== 原文 ==
本发明专利技术公开了一种利用共固定化酶合成d-丙氨酸的方法。包括以下步骤:meso-二氨基庚二酸脱氢酶突变体和FDH共固定化于载体上,以共固定化酶为生物催化剂,NAD(H)为辅酶,催化α-酮酸底物合成d-丙氨酸,反应结束后,将反应液直接滤除,共固定化酶回收重复使用,得到的反应液通过酸性离子树脂吸附分离得到d-丙氨酸,产物d-丙氨酸的光学纯度>98%。该方法把两种酶共固定化于载体上,连续使用120批次,在填充柱中可连续催化反应55天,固定化酶活力没有明显下降,具有固定化方法简单易行,原料便宜,反应条件温和,酶活力回收较高,酶稳定性较高,成本低廉、后期提纯工艺简便等优点。
【技术实现步骤摘要】
本专利技术属于生物催化领域,涉及一种共固定化酶催化合成D-丙氨酸的方法。把meso-二氨基庚二酸脱氢酶突变体和FDH共固定化于载体上,共固定化酶为生物催化剂,以NAD(H)为辅酶,催化α-酮酸底物合成D-丙氨酸,反应结束后将反应液直接滤除,共固定化酶回收可重复使用120批,在填充柱中可连续催化反应55天,活性没有明显下降,得到的反应液通过酸性离子树脂吸附分离得到D-丙氨酸。产物D-丙氨酸的光学纯度 >98%。
===
== 相关材料 ==
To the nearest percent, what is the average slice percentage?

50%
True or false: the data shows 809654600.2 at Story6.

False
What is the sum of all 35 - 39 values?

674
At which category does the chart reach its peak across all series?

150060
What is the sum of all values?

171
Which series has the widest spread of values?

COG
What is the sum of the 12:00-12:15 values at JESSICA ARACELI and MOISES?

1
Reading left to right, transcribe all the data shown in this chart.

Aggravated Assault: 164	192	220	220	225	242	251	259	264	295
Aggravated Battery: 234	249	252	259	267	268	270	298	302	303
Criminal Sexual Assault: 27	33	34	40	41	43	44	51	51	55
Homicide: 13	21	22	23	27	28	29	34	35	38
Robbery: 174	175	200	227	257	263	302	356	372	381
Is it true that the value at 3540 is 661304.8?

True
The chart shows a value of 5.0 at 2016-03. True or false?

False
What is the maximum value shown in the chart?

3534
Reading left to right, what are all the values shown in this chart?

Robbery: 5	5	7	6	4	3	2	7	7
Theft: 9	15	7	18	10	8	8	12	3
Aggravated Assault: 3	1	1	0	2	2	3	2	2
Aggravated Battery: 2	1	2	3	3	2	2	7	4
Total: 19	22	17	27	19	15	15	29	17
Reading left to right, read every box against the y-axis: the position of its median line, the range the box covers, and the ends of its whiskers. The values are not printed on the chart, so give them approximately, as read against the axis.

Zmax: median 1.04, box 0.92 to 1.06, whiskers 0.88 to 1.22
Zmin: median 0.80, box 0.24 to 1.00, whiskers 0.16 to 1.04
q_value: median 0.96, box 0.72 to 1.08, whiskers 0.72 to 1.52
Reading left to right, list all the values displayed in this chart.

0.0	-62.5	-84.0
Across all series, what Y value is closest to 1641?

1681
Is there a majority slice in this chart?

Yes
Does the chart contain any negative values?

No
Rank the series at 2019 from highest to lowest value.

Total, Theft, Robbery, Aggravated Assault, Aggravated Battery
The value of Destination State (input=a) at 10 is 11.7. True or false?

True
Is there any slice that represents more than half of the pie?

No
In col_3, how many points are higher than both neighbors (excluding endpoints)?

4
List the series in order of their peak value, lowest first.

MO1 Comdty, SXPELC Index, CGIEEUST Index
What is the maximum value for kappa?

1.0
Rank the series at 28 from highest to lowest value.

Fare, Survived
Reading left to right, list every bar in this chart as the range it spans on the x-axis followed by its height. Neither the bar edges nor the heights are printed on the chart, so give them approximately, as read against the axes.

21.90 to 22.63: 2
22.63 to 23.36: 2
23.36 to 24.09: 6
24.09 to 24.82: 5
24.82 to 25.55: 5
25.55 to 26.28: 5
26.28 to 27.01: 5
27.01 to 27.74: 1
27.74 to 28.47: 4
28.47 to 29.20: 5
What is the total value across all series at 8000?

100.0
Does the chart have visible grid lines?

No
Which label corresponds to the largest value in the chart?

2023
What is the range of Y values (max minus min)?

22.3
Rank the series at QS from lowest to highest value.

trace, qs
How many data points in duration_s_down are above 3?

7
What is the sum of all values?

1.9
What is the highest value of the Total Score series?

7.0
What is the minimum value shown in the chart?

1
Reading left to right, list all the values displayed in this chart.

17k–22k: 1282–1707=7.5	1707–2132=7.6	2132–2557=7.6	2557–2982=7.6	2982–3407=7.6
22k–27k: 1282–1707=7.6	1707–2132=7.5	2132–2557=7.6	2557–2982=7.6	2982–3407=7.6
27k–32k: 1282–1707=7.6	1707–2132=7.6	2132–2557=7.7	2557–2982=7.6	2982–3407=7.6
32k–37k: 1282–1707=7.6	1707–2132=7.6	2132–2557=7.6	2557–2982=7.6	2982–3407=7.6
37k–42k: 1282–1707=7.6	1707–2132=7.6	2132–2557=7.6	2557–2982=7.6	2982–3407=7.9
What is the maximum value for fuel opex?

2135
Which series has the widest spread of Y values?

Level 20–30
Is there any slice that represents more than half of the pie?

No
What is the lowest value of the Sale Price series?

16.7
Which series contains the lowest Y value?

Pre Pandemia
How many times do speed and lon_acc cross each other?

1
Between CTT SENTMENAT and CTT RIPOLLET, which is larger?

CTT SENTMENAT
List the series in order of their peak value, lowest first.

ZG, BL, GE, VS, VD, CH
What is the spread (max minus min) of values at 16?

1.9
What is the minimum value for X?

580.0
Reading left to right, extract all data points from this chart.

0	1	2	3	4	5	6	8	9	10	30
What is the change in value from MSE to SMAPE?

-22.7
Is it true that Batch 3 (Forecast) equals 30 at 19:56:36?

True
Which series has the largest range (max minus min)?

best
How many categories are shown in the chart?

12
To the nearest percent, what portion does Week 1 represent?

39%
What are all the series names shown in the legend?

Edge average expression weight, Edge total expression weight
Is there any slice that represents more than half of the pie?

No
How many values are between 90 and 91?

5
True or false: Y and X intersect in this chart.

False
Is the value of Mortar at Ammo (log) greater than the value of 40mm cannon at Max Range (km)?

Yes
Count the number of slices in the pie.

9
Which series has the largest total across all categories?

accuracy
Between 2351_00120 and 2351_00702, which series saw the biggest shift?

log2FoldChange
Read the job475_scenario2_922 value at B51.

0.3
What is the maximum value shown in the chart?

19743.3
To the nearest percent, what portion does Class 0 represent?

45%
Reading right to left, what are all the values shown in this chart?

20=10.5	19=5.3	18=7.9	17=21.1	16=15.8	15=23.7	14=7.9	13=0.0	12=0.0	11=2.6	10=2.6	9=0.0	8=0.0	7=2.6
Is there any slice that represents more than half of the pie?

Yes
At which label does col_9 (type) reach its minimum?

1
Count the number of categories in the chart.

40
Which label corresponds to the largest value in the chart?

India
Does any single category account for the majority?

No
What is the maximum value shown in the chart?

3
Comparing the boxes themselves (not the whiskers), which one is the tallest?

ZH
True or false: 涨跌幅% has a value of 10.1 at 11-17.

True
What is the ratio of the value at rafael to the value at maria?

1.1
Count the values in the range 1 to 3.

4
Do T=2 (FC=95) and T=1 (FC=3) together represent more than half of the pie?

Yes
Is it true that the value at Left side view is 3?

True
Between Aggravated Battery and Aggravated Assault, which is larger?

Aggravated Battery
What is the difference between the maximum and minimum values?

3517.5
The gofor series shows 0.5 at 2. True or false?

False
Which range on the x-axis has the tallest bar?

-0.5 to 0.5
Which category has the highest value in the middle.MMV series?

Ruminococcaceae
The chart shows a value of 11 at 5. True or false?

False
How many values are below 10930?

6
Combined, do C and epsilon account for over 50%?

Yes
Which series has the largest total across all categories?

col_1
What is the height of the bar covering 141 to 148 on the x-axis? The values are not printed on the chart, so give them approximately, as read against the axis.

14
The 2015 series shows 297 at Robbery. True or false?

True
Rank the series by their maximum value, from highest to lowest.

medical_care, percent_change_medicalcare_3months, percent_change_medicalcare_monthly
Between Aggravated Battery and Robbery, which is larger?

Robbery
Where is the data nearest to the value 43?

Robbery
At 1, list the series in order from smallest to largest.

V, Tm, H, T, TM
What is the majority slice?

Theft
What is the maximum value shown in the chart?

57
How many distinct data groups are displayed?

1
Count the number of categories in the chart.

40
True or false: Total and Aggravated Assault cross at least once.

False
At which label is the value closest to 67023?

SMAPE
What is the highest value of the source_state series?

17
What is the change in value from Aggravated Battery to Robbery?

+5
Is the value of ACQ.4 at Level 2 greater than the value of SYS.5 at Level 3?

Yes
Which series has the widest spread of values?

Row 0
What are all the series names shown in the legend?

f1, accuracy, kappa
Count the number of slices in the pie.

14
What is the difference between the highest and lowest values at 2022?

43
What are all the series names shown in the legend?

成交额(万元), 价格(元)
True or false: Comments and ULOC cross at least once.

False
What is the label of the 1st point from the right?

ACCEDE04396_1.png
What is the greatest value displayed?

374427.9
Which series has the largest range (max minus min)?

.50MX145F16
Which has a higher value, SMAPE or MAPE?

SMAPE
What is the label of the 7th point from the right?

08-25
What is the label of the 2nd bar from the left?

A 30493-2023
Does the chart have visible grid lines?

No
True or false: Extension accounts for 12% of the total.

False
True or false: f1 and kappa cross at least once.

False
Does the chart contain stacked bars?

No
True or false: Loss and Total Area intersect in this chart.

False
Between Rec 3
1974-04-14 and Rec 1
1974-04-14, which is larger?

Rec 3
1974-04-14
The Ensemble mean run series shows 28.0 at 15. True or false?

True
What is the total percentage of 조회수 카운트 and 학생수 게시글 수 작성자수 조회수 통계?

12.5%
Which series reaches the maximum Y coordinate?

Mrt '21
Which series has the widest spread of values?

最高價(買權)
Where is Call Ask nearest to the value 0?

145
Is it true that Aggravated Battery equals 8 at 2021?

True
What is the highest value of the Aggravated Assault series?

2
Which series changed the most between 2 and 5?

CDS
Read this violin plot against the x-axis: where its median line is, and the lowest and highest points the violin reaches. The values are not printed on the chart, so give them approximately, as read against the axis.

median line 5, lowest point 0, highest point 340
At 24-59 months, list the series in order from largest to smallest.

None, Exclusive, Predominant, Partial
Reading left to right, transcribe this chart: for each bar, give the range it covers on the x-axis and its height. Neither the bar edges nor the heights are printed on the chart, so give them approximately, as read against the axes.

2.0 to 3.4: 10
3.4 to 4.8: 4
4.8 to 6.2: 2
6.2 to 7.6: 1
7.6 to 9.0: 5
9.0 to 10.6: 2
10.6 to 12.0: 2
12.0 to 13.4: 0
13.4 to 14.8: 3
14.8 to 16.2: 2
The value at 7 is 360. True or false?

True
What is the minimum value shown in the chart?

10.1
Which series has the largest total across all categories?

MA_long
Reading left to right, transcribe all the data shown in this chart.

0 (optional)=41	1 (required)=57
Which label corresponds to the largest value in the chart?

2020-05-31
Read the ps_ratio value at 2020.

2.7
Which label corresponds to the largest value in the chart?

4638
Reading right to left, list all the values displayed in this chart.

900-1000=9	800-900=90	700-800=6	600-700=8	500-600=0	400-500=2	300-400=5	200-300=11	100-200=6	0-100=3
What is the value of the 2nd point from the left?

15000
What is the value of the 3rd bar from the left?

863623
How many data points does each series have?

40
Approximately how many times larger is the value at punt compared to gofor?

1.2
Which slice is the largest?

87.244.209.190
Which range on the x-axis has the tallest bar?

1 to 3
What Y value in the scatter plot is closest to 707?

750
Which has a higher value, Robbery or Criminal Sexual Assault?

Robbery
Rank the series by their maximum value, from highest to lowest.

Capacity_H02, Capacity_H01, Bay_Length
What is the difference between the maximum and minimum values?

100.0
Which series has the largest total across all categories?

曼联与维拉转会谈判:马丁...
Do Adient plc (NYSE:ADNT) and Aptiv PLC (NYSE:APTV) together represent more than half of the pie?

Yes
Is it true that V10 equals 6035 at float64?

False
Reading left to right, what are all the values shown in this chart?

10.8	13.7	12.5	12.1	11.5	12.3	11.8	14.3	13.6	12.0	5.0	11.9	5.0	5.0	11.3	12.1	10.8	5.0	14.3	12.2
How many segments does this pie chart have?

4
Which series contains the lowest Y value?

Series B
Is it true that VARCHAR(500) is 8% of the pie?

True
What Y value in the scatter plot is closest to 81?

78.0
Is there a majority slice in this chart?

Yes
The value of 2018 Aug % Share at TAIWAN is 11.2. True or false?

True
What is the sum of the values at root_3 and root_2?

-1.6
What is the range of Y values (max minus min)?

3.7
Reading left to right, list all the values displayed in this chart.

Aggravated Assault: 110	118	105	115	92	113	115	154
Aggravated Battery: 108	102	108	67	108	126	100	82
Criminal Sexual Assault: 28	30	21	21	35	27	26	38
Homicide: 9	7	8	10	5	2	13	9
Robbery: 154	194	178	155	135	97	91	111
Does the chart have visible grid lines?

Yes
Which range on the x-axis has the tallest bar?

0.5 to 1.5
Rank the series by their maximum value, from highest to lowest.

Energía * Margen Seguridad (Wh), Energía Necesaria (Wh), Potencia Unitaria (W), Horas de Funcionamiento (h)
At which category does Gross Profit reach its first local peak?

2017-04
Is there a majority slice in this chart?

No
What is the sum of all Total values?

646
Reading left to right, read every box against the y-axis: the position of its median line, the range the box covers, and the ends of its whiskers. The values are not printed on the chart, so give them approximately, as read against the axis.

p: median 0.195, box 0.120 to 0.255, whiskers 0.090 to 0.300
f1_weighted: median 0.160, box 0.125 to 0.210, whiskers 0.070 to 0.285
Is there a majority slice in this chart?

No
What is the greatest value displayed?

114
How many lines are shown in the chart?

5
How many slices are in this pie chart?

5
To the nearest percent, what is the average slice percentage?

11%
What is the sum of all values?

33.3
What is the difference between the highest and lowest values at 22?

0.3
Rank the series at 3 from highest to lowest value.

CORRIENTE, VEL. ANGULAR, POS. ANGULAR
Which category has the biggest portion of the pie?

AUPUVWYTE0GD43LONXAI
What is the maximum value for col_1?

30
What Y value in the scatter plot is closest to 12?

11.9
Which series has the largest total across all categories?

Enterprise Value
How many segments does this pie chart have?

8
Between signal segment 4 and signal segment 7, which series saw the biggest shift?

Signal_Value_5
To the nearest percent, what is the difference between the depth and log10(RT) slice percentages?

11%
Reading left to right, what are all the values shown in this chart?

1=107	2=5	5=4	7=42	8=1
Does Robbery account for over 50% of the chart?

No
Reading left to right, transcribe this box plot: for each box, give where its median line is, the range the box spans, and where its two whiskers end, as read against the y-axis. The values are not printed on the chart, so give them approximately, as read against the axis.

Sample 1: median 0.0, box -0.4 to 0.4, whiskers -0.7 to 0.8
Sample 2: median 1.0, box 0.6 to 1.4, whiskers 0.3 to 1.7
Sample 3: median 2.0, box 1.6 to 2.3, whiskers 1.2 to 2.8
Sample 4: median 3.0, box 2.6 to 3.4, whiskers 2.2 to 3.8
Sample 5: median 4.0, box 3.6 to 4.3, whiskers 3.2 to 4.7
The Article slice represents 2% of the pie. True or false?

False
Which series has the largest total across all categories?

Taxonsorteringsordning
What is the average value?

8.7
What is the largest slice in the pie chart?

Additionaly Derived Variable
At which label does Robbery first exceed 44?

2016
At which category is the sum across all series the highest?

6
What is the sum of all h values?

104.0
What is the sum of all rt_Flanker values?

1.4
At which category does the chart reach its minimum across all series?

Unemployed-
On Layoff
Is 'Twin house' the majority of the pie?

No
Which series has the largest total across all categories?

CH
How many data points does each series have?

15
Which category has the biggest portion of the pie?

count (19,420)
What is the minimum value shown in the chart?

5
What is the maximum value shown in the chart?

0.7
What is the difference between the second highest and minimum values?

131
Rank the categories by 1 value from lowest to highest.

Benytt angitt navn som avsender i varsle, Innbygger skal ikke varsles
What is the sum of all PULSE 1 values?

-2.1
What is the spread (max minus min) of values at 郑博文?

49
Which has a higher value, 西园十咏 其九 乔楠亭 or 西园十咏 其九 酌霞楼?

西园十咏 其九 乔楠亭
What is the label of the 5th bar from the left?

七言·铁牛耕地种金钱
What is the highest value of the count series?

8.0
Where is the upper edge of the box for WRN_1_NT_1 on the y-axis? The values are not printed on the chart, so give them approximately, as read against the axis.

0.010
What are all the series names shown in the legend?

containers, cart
===
__任务要求__
请给出原文中从“本发明专利技术公开了一种利用”到“廉、后期提纯工艺简便等优点。”之间的文字,首尾两处都包括在内,一字不改地照抄。 作答时只依据原文,不参考其他内容。

__参考答案__
本发明专利技术公开了一种利用共固定化酶合成d-丙氨酸的方法。包括以下步骤:meso-二氨基庚二酸脱氢酶突变体和FDH共固定化于载体上,以共固定化酶为生物催化剂,NAD(H)为辅酶,催化α-酮酸底物合成d-丙氨酸,反应结束后,将反应液直接滤除,共固定化酶回收重复使用,得到的反应液通过酸性离子树脂吸附分离得到d-丙氨酸,产物d-丙氨酸的光学纯度>98%。该方法把两种酶共固定化于载体上,连续使用120批次,在填充柱中可连续催化反应55天,固定化酶活力没有明显下降,具有固定化方法简单易行,原料便宜,反应条件温和,酶活力回收较高,酶稳定性较高,成本低廉、后期提纯工艺简便等优点。